Social divisions – between urban and rural, urban and suburban, even different parts of the same city – underlie today’s political polarization, but do not completely explain it. While the Sentinel article argues that racial segregation is driving political segregation, the antagonism is the result of the creation of an ideological myth that state welfare benefits a dependent urban (black) class at the expense of tax-paying suburbanites. White flight gave the myth a social basis, but ideological work had to be done to create the imaginary of the “welfare queen.”

Republicans from the time of Nixon and Reagan have leveraged this social estrangement to justify cutting social spending and to conceal business-subsidizing legislation behind “cultural” diversions. The super-rich have succeeded in pushing the Republican party even further to the right by sharpening the same ideological differences to an extreme through a barrage of propaganda and skewed cable news.
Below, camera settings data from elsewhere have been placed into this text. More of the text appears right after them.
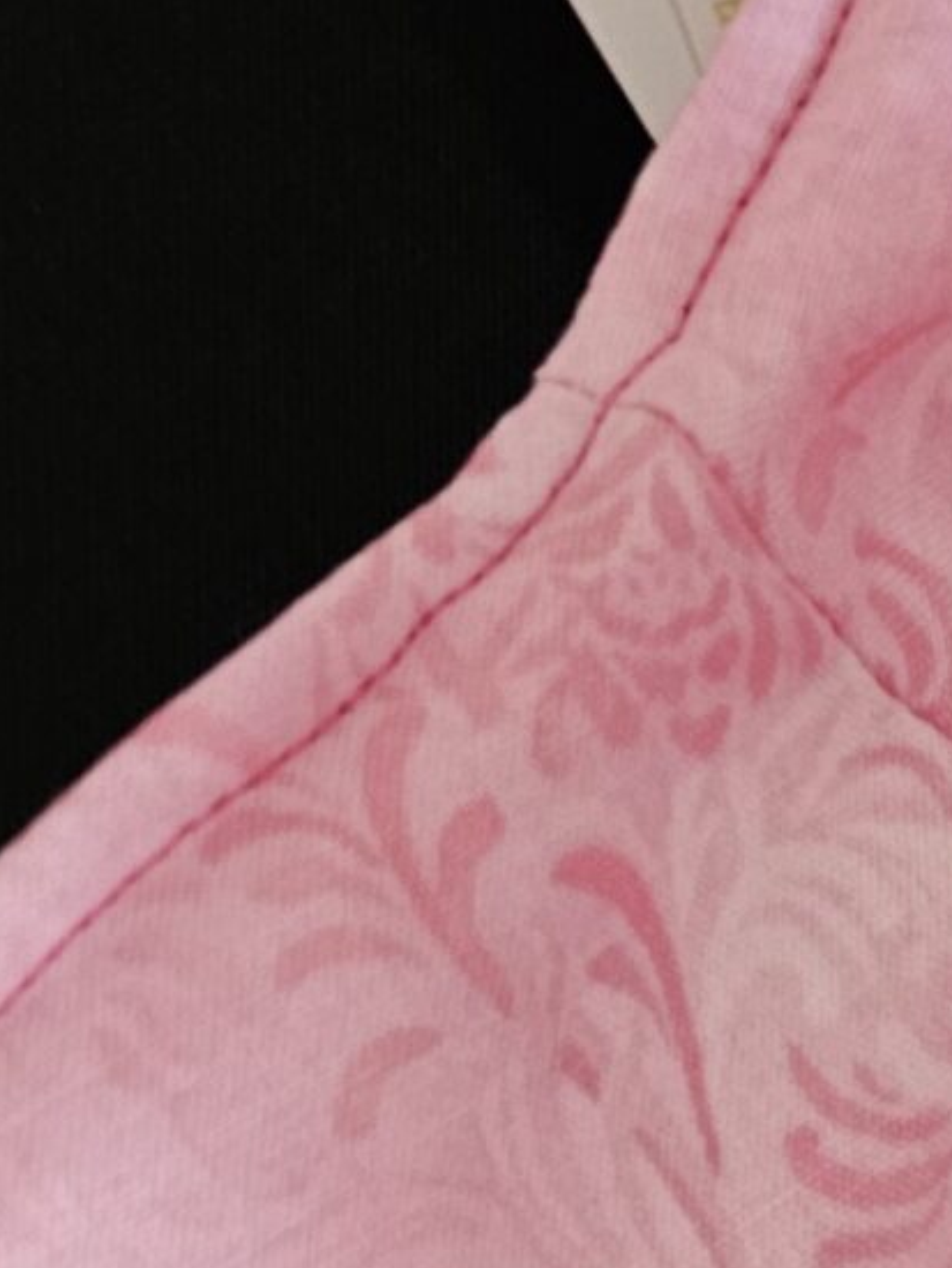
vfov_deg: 16.2
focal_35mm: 107
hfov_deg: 12.3
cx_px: 1906
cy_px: 2098
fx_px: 3921
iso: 250
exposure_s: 1/35
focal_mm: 6.3
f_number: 1.7
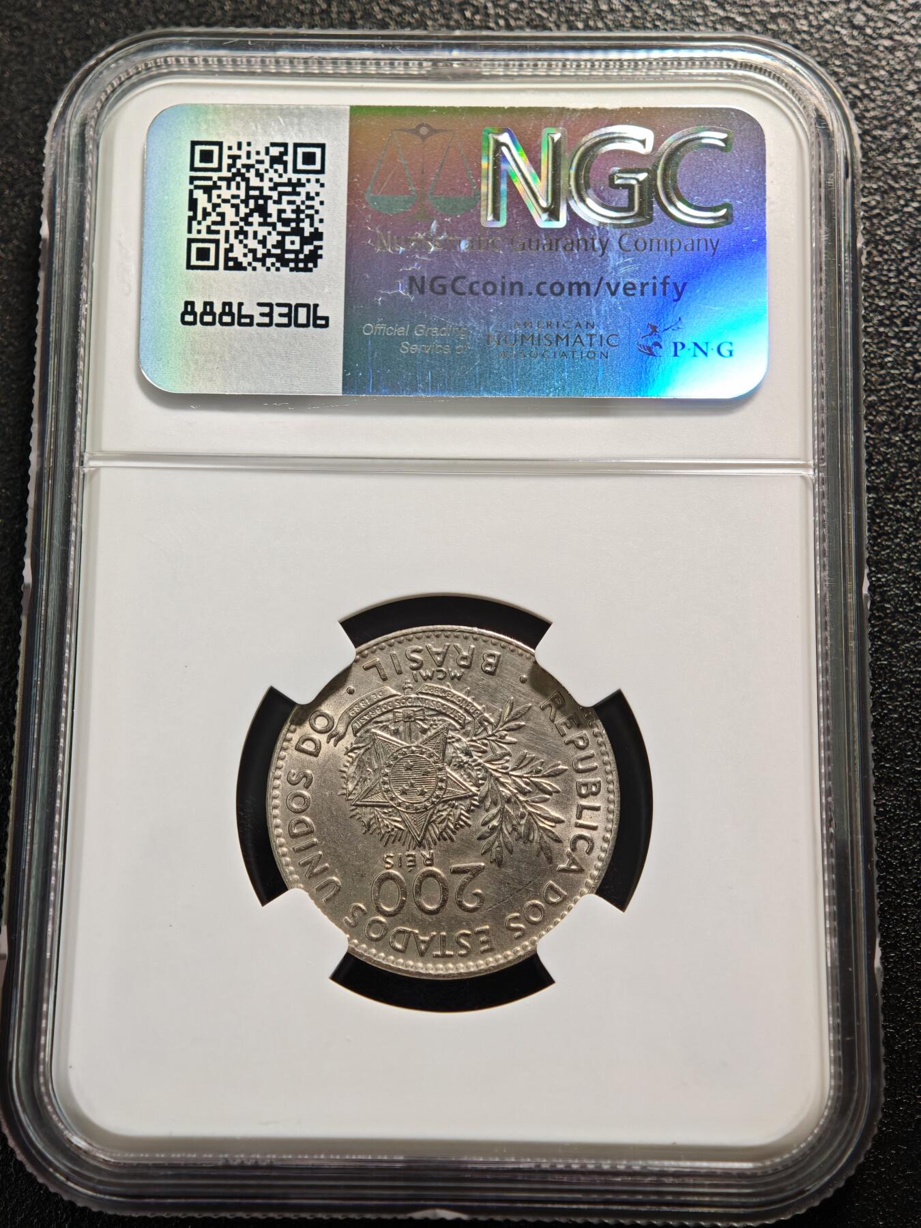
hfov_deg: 24.4
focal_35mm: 60
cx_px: 460
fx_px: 2128
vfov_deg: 32.2
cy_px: 614
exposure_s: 1/111
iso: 640
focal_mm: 9
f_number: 2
Although partisan polarization has created a political impasse in Congress, the American public is in remarkable agreement on class issues despite their partisan allegiances: preserving the remaining social safety net and the need for a living wage for the low-paid. Seattle city council has already passed a bill mandating a $15 an hour minimum wage, the California Senate passed a bill pushing the state’s minimum wage to $13 by 2017, and in Chicago, nearly half of the city council has signed on to a $15 minimum wage law.

It also was public pressure that took cuts to social security off the table, forced the government to make at least token reforms to the NSA, and forestalled military intervention in Syria.

There needs to be an ideological struggle against neoliberal tea-party ideas that the poor and socially deprived are the “takers” in society. It was because the Occupy movement so effectively dramatized the inequality that gives the top tenth of the top one percent all the increase in social wealth that it was so determinedly stamped out by the Obama administration. The left should change its focus from party political differences to campaign on issues that unite the American public.